++++ TEXT BLOCK ++++

To celebrate its 40th anniversary this year, the Sundance Film Festival leaned into nostalgia. Throughout the week in chilly (though luckily not blizzardy) Park City, Utah, theaters displayed slideshows of archived photos, programmers scheduled screenings of old festival favorites, and well-established directors returned to Main Street to reflect on the legacy of independent filmmaking. Sundance isn’t what it used to be, but as celebrities returned to red carpets and young filmmakers basked in the sound of rousing post-screening applause, there was still just as much to be excited about for the future — and more specifically in the coming year.
Between hustling through the snow to various theaters (where there were more exclusive in-person screenings this year) and then shoveling more offerings onto my online plate, I consumed about 30 movies over the festival’s 10 days. It’s too early to tell if any of them will follow the blueprint of Coda or Past Lives and ride their success into the Oscars, but there were plenty of powerful documentaries, tear-jerking dramas and insightful comedies filled with outstanding performances and bold new voices eager to make their mark in the industry.
As many search for distribution or wait to land a release date on the calendar, here are my 15 favorites, in alphabetical order, to watch out for.
A Different Man (Aaron Schimburg)
Aaron Schimburg’s surrealist tale of a lonely man with a disfigured face could be called a Charlie Kaufman-esque descent into a David Lynch-directed episode of The Twilight Zone. That’s a positive characteristic. In this Lower East Side fable, Edward (Sebastian Stan) is tired of living with neurofibromatosis, signs up for an experimental drug test, quickly strips away his boiled mug and takes on a new identity. But when another man (Adam Pearson) with a similar facial disfigurement enters his life and begins to take everything he wanted (his girl, his off-Broadway acting gig, his confidence), Edward is forced to reconsider everything about his life. One of the most unique and resonant movies of this year’s festival, A Different Man forces you to confront issues of representation and authorship in absurdist, disturbing ways.
A Real Pain (Jesse Eisenberg)
Returning to Sundance as a writer-director after 2022’s When You Finish Saving the World, Jesse Eisenberg stars in this road-trip buddy dramedy as David, traveling to Poland with his cousin Benji (Kieran Culkin) to visit their grandmother’s home a couple months after her death. The pair join a Jewish heritage tour group, but it doesn’t take long for their individual personalities to clash as they rehash their fractured relationship and attempt to make sense of the overwhelming horrors that two generations before them had to endure. Similar to his anxious, glib and cringey Roman Roy, Culkin’s Benji has no filter, which both triggers and enlightens the group as they traipse around Warsaw and various Holocaust monuments. “I love him. I hate him. I want to be him. I want to kill him,” David says to everyone one night about Benji. It encapsulates the jumbled feelings of an all-encompassing trip like this, and the various ways we process grief.
Between the Temples (Nathaniel Silver)

++++ EXTRACTED RECORDS ++++

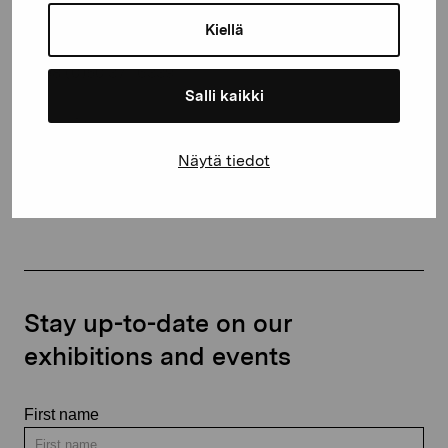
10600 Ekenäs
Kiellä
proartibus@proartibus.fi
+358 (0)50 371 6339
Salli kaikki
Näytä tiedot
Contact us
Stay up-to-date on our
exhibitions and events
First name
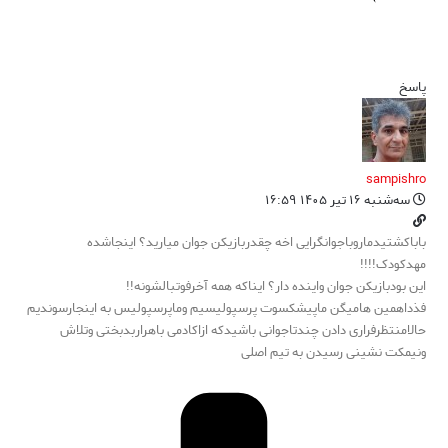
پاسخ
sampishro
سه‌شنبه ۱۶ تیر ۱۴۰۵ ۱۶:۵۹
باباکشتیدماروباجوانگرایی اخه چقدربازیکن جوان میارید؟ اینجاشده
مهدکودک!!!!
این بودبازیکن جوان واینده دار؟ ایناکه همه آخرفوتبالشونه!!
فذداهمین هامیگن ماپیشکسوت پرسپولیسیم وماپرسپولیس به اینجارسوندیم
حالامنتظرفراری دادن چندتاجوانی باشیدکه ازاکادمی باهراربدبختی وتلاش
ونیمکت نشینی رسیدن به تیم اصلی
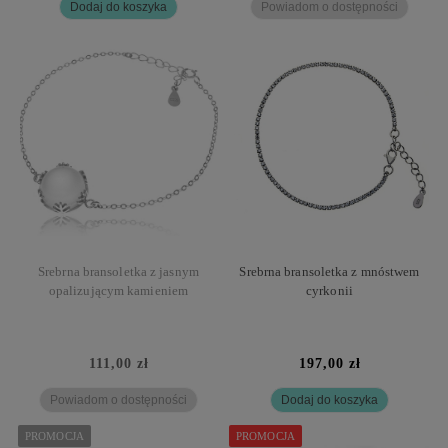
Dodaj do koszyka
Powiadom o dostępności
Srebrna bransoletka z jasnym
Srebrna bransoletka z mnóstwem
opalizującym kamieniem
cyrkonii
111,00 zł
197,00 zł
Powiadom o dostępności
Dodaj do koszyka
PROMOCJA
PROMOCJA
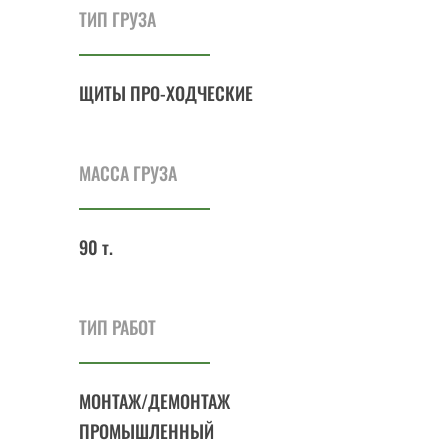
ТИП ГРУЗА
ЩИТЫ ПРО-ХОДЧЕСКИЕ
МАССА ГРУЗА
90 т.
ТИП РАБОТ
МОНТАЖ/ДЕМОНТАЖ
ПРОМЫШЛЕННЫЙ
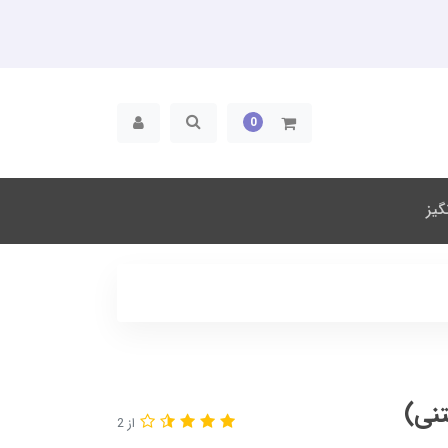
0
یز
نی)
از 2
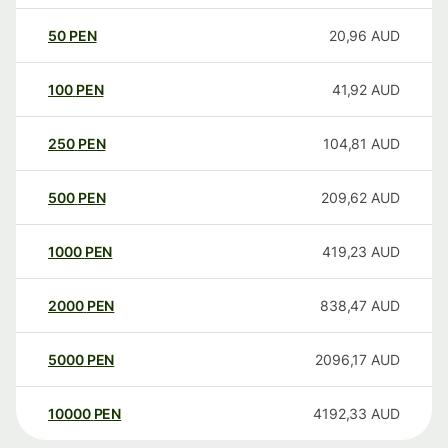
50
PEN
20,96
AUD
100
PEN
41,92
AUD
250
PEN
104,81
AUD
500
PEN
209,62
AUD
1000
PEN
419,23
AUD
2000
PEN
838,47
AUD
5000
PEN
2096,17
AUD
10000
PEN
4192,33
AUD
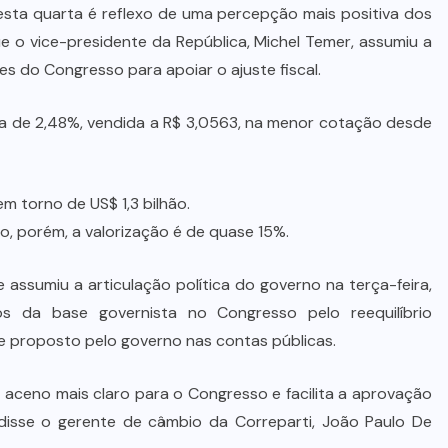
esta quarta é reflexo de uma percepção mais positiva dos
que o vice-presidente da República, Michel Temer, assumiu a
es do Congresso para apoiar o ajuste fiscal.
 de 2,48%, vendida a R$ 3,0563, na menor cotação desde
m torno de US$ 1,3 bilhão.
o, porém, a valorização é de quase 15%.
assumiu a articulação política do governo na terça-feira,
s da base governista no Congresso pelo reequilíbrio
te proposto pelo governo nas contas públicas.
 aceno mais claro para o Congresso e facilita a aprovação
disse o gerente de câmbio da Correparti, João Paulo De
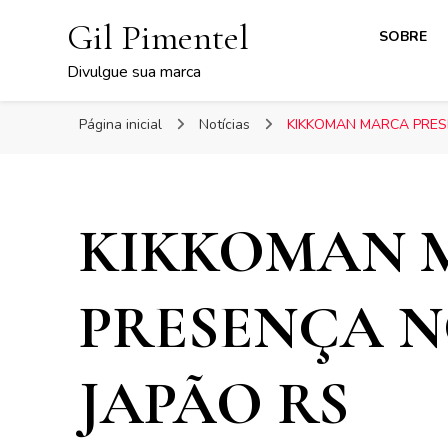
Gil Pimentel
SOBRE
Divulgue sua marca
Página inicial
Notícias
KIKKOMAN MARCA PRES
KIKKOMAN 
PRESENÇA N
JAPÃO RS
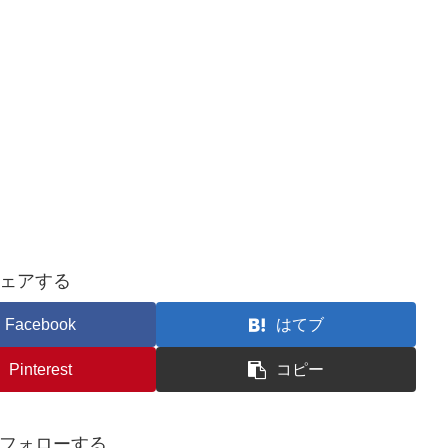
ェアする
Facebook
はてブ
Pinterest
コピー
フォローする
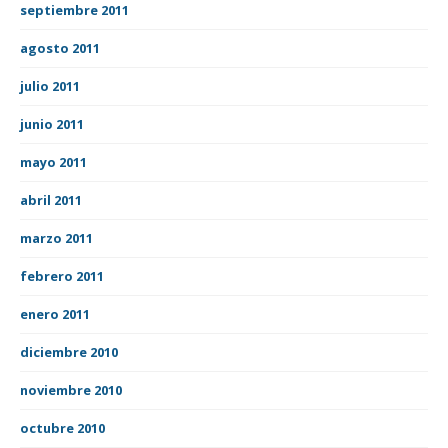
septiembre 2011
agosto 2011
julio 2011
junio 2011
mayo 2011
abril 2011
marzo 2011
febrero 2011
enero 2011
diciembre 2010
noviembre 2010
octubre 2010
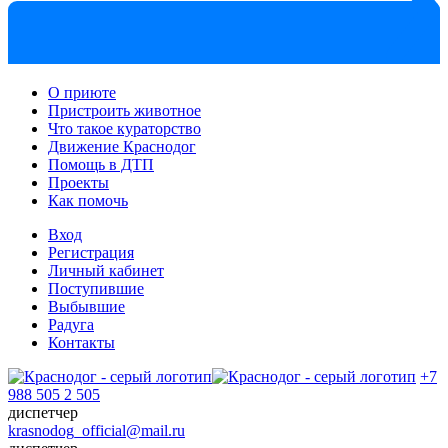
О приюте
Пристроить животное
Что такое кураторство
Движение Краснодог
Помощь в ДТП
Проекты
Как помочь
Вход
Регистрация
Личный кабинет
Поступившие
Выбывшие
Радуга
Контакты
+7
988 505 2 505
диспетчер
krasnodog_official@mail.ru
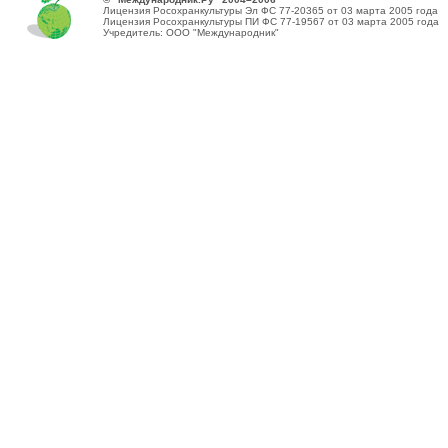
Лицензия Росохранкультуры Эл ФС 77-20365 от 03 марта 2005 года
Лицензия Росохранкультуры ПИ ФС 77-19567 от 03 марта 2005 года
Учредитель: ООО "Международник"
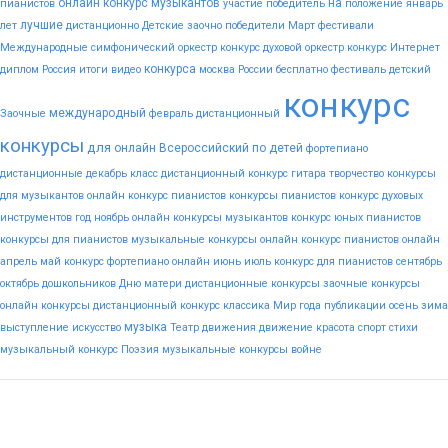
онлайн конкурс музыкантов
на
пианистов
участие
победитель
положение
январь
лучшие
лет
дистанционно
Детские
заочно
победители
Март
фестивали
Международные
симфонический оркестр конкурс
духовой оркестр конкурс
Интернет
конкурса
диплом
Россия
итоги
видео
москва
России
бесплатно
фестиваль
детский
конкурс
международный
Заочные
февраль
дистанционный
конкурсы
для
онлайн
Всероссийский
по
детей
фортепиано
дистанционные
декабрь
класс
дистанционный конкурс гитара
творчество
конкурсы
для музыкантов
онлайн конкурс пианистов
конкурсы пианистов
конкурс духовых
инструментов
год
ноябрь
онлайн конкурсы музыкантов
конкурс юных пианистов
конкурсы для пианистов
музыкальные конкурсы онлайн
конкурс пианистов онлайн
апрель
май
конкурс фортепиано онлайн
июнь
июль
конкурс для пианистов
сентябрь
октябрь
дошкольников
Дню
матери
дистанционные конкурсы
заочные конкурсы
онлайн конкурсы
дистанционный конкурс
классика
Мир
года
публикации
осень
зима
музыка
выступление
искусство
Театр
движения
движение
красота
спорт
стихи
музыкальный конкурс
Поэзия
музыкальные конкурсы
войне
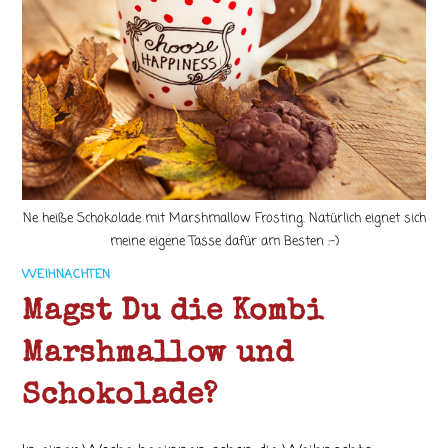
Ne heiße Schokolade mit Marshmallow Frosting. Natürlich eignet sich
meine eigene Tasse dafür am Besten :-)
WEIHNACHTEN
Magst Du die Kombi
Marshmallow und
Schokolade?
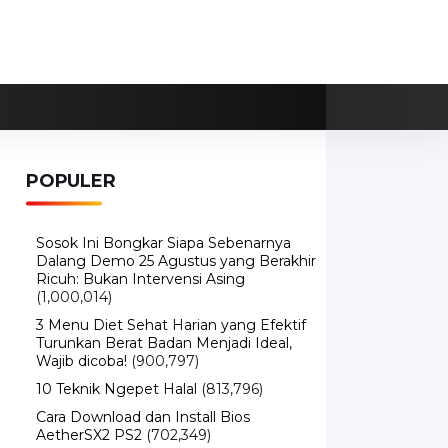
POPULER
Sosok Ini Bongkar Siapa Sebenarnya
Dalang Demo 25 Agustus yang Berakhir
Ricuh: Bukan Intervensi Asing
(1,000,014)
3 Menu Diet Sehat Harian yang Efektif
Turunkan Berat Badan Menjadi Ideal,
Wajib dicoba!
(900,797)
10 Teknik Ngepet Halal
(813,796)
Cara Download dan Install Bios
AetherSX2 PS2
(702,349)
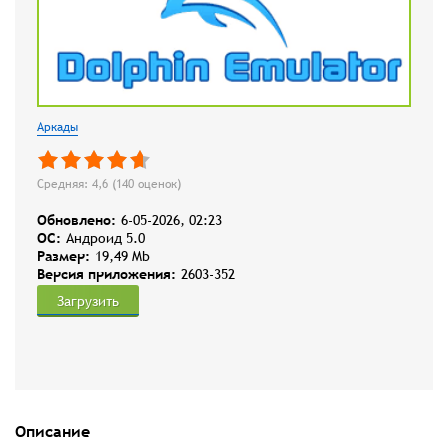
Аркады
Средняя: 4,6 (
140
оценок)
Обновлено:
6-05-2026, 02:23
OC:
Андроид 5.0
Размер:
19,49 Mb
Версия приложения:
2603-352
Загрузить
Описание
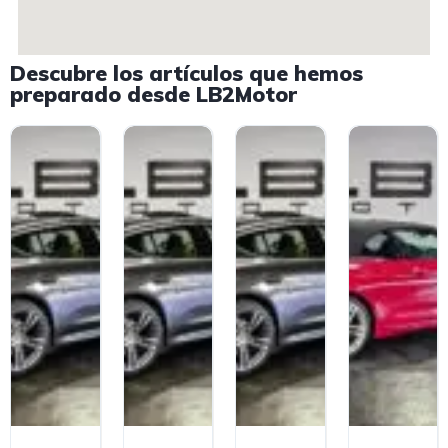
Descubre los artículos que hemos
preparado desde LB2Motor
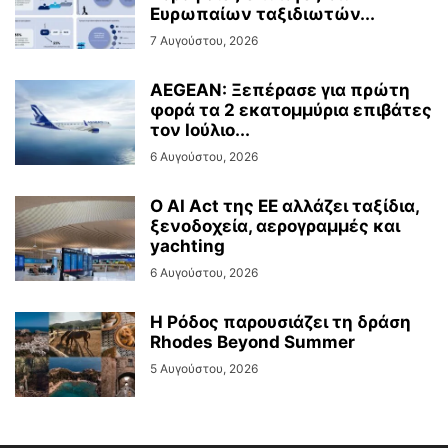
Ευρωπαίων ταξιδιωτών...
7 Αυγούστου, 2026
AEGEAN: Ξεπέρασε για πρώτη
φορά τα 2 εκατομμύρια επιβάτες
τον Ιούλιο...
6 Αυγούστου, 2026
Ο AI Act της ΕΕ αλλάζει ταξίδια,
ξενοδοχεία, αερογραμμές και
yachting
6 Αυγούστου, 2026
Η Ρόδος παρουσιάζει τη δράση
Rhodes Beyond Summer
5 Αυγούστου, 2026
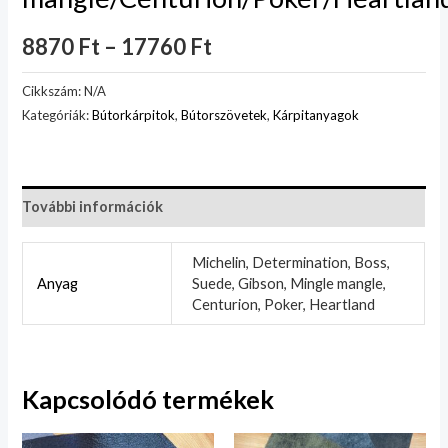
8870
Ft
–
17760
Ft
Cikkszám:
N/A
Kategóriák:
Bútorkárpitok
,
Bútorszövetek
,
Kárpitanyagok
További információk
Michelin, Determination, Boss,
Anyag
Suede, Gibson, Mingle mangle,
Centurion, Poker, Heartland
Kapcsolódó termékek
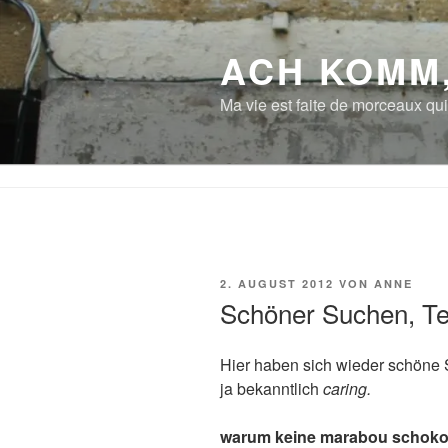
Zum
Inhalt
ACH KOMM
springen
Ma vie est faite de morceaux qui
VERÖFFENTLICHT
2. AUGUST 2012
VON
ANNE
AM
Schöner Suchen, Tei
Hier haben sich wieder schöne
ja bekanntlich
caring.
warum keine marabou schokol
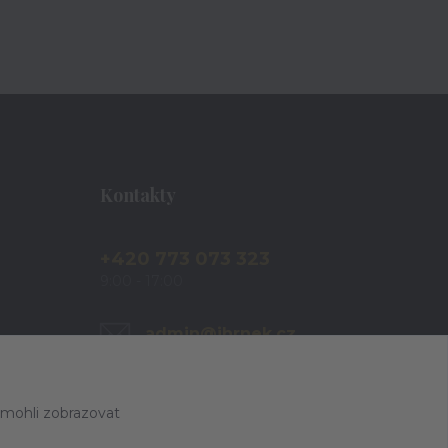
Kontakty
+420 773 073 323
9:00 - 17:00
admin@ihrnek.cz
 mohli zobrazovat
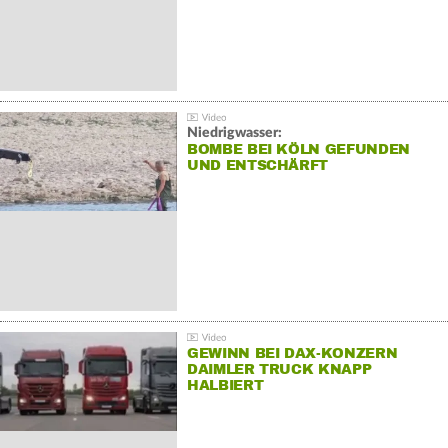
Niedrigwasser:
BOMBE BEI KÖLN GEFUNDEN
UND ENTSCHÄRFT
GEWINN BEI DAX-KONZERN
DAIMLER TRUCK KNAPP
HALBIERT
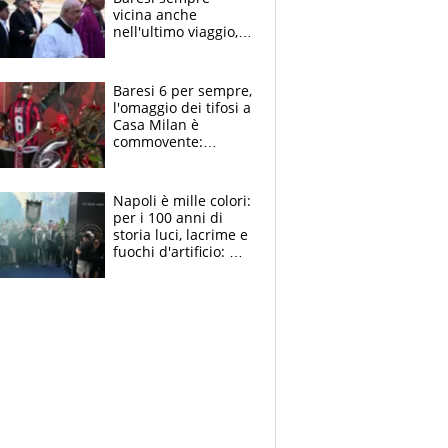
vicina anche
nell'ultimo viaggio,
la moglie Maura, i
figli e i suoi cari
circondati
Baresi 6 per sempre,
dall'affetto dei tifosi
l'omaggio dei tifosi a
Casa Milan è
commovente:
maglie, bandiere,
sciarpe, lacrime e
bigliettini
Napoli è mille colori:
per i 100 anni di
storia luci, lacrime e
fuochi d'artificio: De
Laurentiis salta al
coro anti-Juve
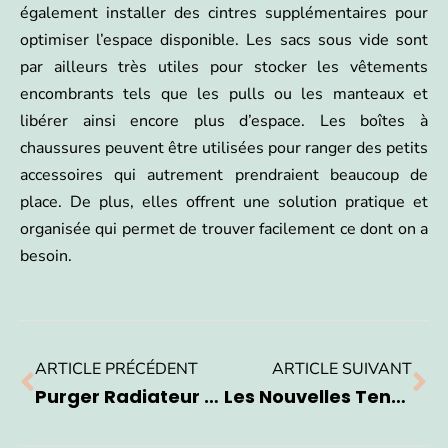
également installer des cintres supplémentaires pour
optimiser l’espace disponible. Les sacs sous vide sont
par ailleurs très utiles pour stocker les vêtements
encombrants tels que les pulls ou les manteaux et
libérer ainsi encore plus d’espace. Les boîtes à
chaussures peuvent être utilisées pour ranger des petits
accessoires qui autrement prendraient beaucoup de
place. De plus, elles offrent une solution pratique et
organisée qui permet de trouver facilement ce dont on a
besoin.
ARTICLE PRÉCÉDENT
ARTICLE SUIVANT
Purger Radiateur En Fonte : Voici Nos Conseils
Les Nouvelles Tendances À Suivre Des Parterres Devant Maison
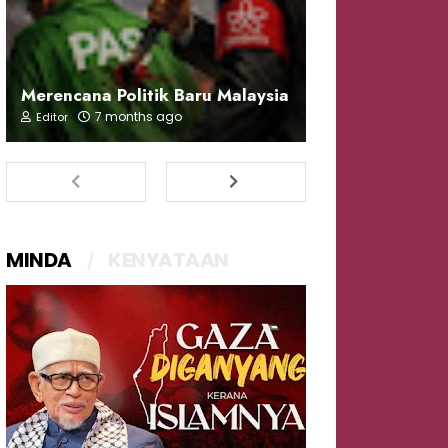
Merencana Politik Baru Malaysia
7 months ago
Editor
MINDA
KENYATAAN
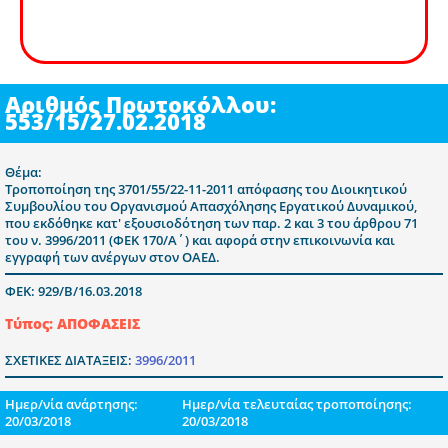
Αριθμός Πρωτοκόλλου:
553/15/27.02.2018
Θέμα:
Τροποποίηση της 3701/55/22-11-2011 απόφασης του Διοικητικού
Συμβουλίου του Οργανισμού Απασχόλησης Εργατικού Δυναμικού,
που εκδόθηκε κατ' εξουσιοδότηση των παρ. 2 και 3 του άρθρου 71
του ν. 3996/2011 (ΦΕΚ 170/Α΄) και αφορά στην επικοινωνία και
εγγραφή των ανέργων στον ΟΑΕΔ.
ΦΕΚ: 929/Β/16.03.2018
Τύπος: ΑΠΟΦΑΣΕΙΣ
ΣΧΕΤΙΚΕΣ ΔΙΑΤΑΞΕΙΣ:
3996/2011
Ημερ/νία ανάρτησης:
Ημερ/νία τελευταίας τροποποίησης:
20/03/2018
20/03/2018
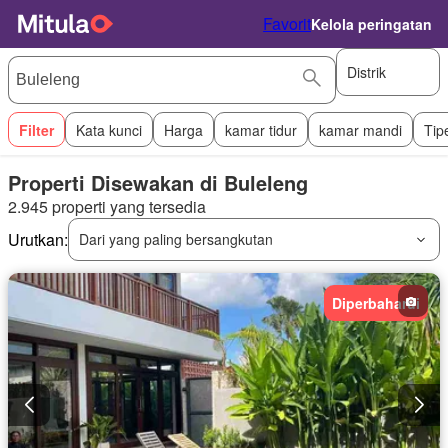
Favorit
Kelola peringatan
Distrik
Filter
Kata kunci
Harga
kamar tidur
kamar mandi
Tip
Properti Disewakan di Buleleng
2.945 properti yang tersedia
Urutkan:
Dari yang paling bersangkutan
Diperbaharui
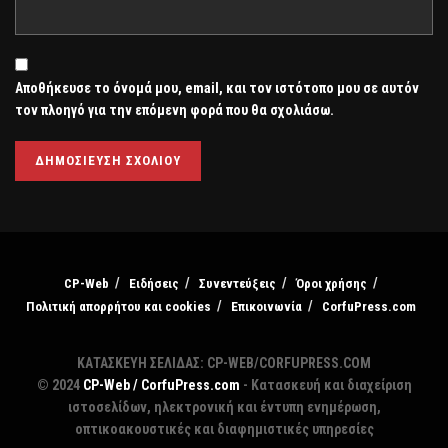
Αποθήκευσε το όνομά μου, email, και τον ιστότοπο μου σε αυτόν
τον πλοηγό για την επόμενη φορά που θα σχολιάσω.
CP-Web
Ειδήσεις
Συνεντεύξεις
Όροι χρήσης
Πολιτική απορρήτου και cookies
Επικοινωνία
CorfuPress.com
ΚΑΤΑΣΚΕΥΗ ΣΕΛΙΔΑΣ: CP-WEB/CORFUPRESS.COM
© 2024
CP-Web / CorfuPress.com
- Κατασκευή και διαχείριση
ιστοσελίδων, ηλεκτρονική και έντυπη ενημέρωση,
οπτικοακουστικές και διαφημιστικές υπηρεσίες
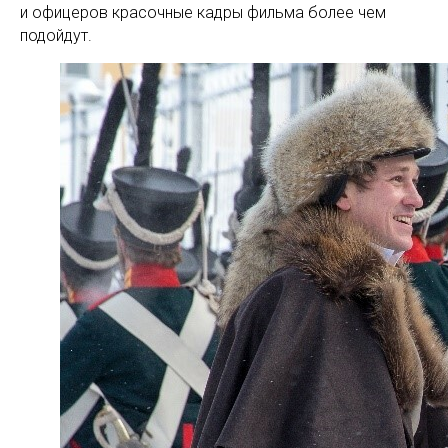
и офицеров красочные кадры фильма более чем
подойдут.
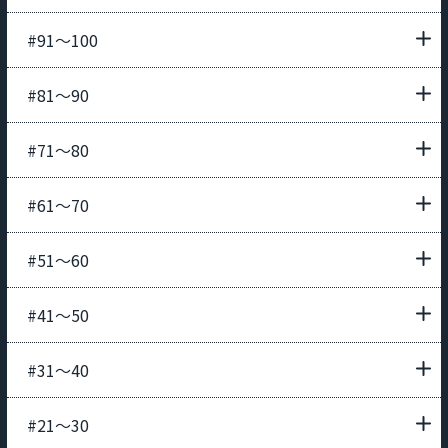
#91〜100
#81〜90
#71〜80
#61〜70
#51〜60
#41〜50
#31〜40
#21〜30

++++

ACTIONS TO TAKE -
(A) In the Sundance festival review, which actor plays Benji in A Real Pain?
(B) Write the next part of the Sundance festival review, picking up after its final line.

SOLVED PROBLEMS -
(A) Kieran Culkin

(B)
A play on Harold and Maude with the squirmy antics of a middle-aged Jason Schwartzman, Between the Temples revels in the feeling of stress. When his old music teacher (Carol Kane) asks him for a six-decade-late bat mitzvah, Ben (Schwartzman), a suicidal Jewish cantor in a crisis of faith, quickly regains purpose and starts to fall for his former mentor. This complicates things with his two mothers (Caroline Aaron and Dolly De Leon), looking to set him up with their rabbi’s daughter (Madeline Weinstein). Shot in claustrophobic close-up by Sean Price Williams, Nathaniel Silver’s cringey, creatively edited comedy never stops pushing you into uncomfortable corners. That’s no clearer than at a third-act family dinner where Ben puts all his cards on the table. You’ll want a heavy pour of Manischewitz with this one.
Daughters (Natalie Ray and Angela Patton)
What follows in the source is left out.